America views the Iraqi people as human beings who have suffered long enough under this tyrant. (Applause.) And the Iraqi people can be certain of this: the United States is committed to helping them build a better future. If conflict occurs, we'll bring Iraq food and medicine and supplies and, most importantly, freedom. (Applause.)
As I said in my State of the Union, liberty is not America's gift to the world. Liberty is God's gift to every human being in the world. (Applause.) America has great challenges; challenges at home and challenges abroad. We're called to extend the promise of this country into the lives of every citizen who lives here. We're called to defend our nation and to lead the world to peace, and we will meet both challenges with courage and with confidence. (Applause.)

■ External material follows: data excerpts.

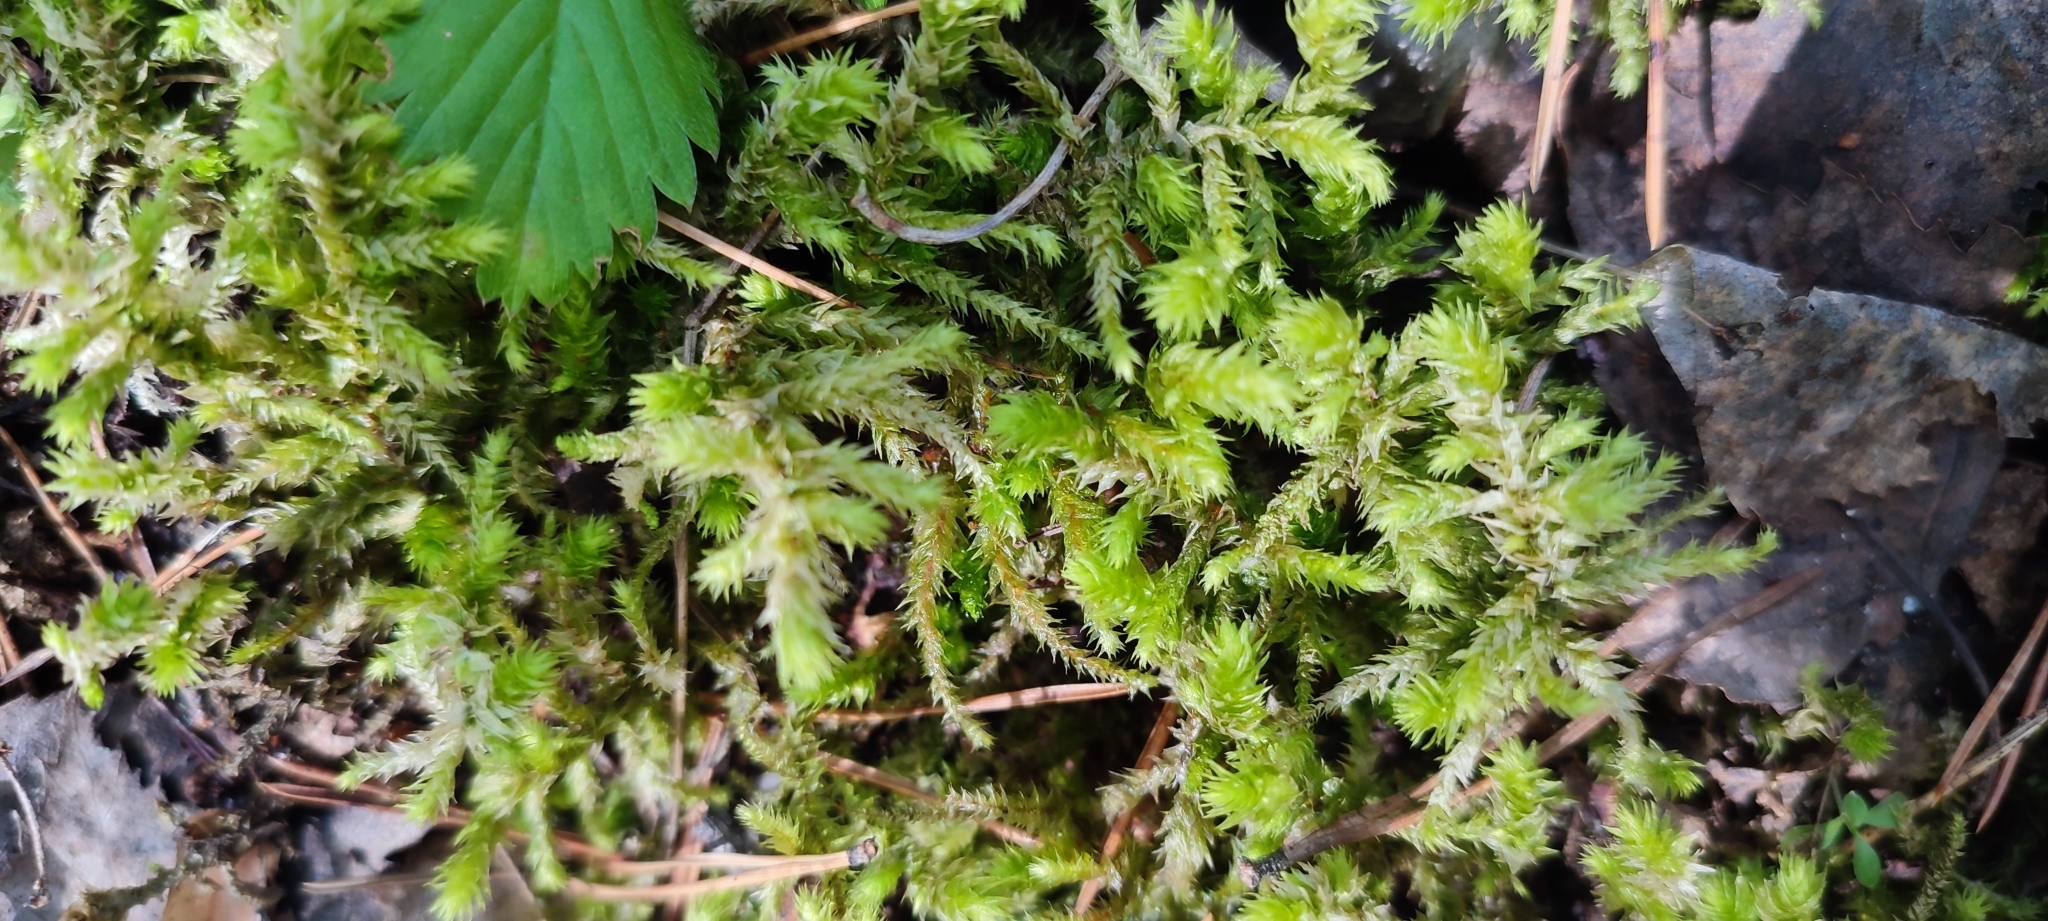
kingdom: Plantae
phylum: Bryophyta
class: Bryopsida
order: Hypnales
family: Hylocomiaceae
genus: Hylocomiadelphus
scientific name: Hylocomiadelphus triquetrus
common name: Rough goose neck moss
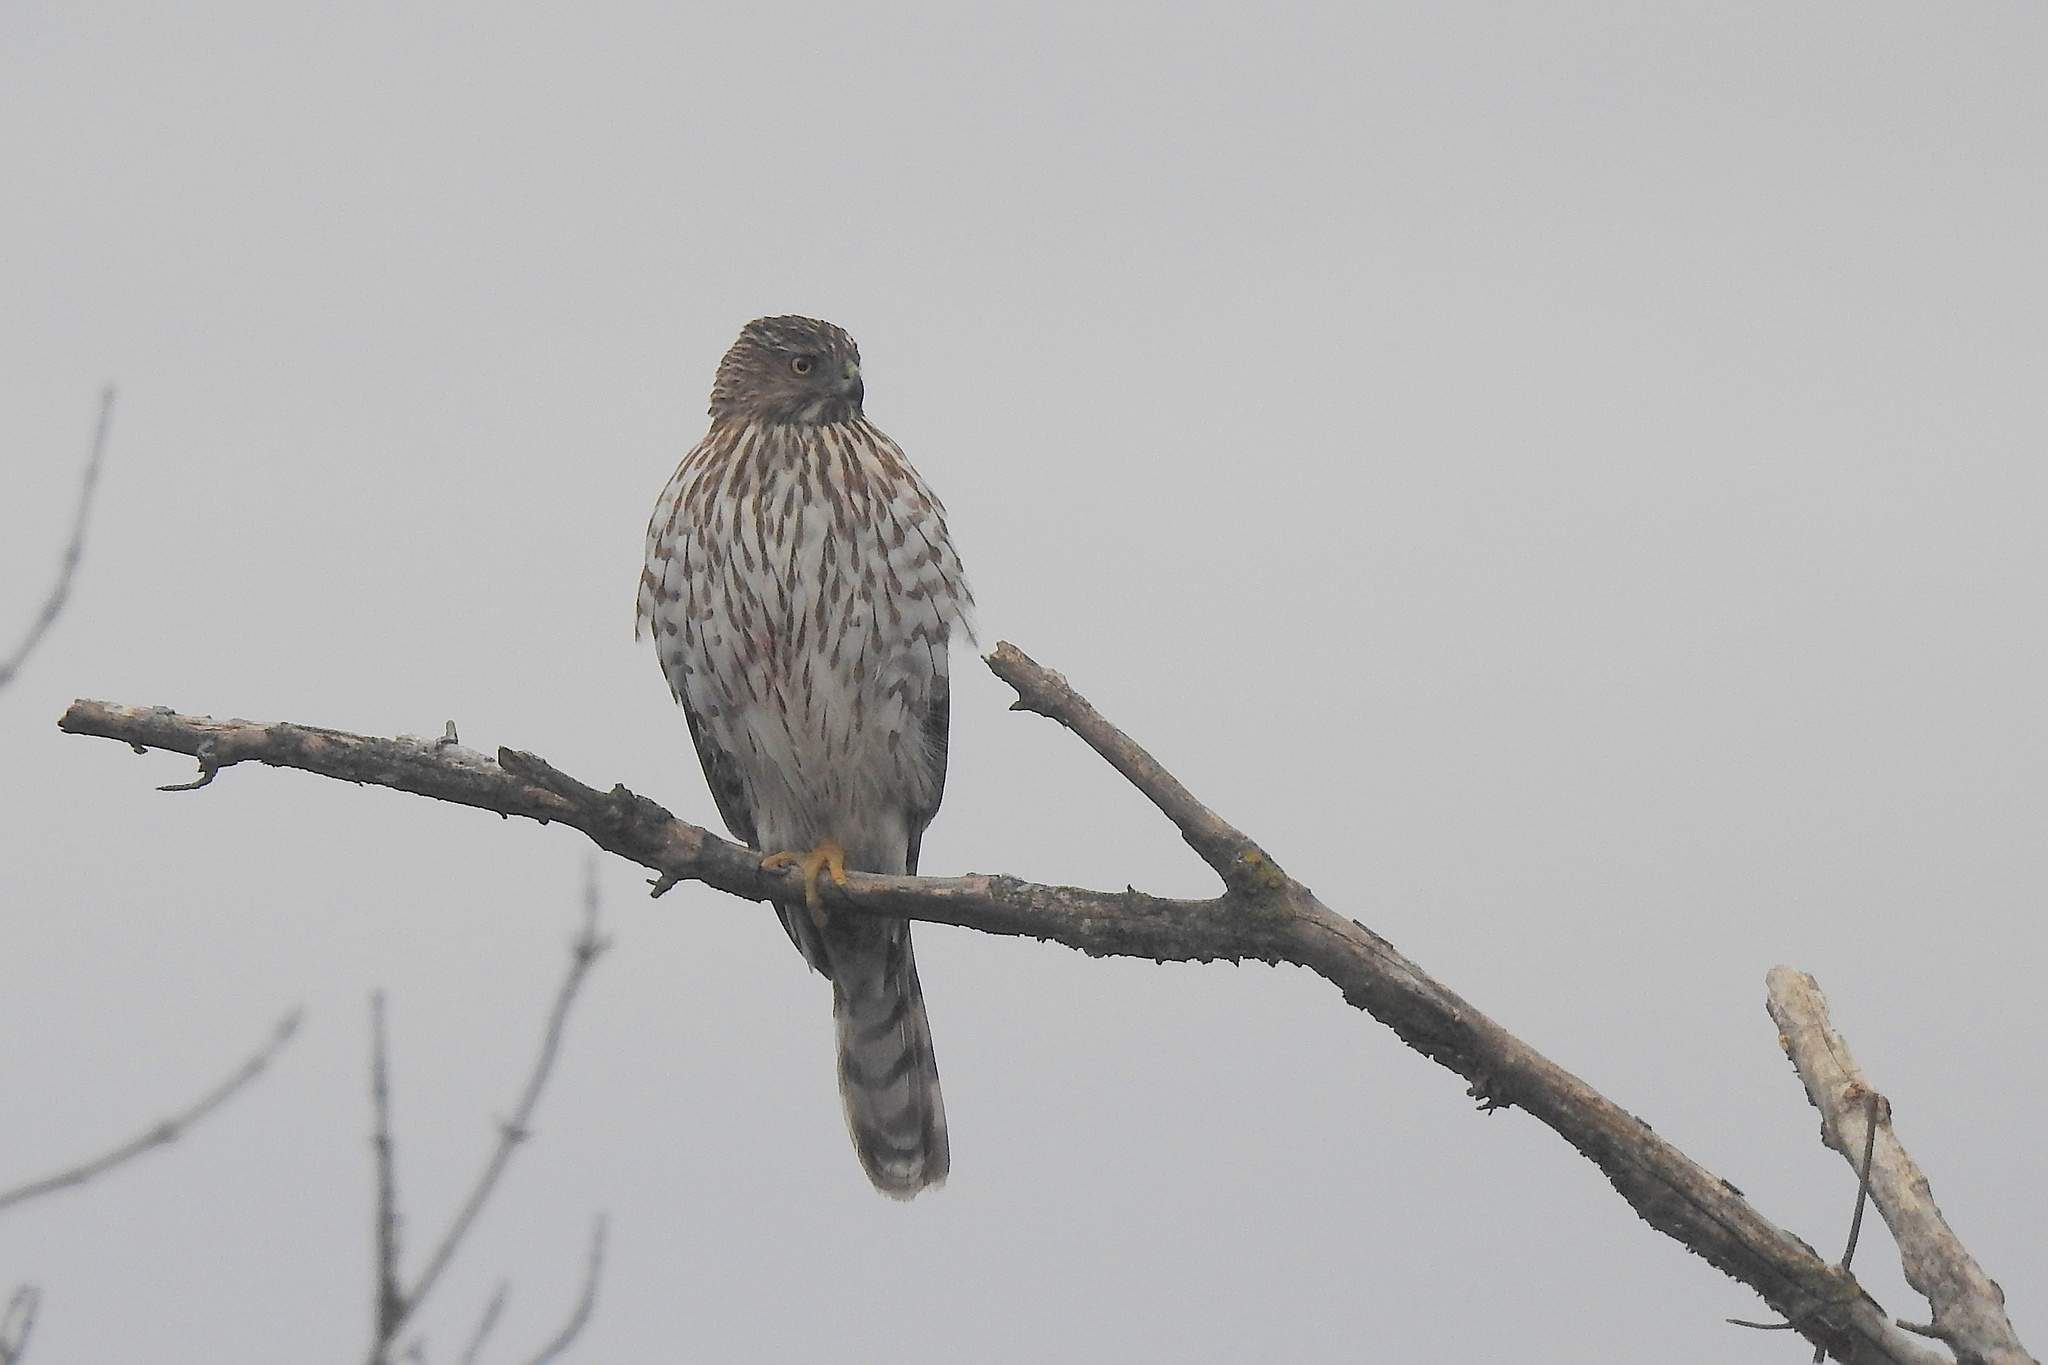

There's an old saying, "Let us not pray for tasks equal to our strength. Let us pray for strength equal to our tasks." (Applause.) And that is our prayer today, for the strength in every task we face.
I want to thank each of you for your prayers. I want to thank you for your faithfulness. I want to thank you for your good work. And I want to thank you for loving your country.
May God bless you all, and may God bless America. (Applause.)